> What is being asked:
Copy the lines below verbatim, but only from the line containing "buf (d4, d3);" through the end of the data.

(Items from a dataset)

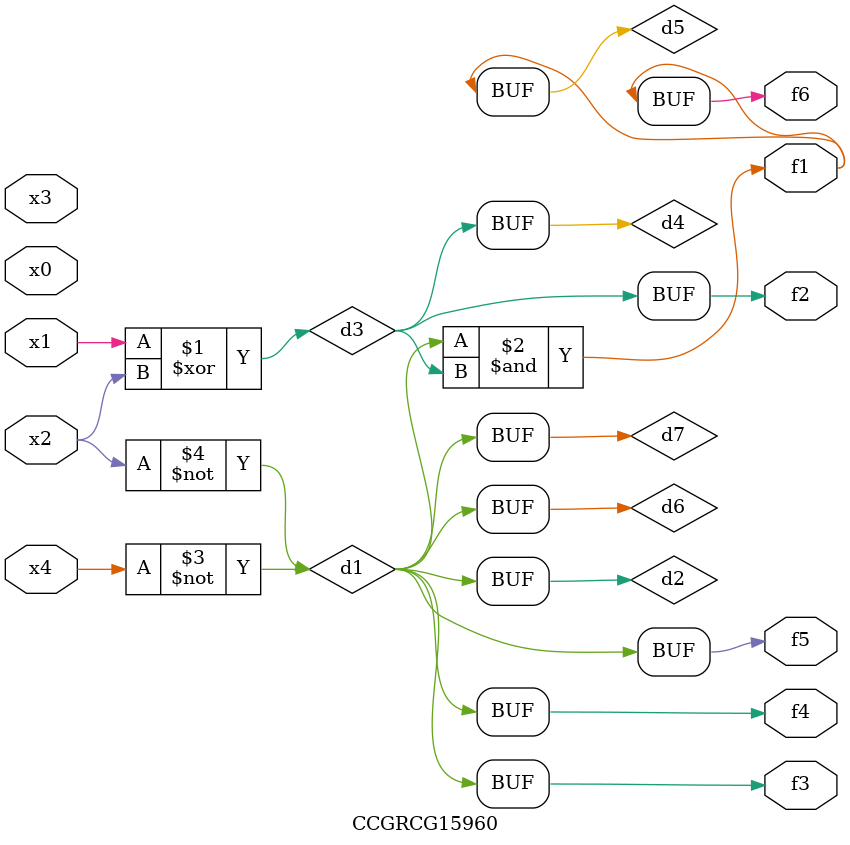
<source format=v>
module CCGRCG15960(
	input x0, x1, x2, x3, x4,
	output f1, f2, f3, f4, f5, f6
);

	wire d1, d2, d3, d4, d5, d6, d7;

	not (d1, x4);
	not (d2, x2);
	xor (d3, x1, x2);
	buf (d4, d3);
	and (d5, d1, d3);
	buf (d6, d1, d2);
	buf (d7, d2);
	assign f1 = d5;
	assign f2 = d4;
	assign f3 = d7;
	assign f4 = d7;
	assign f5 = d7;
	assign f6 = d5;
endmodule

</source>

> Written answer:
	buf (d4, d3);
	and (d5, d1, d3);
	buf (d6, d1, d2);
	buf (d7, d2);
	assign f1 = d5;
	assign f2 = d4;
	assign f3 = d7;
	assign f4 = d7;
	assign f5 = d7;
	assign f6 = d5;
endmodule

</source>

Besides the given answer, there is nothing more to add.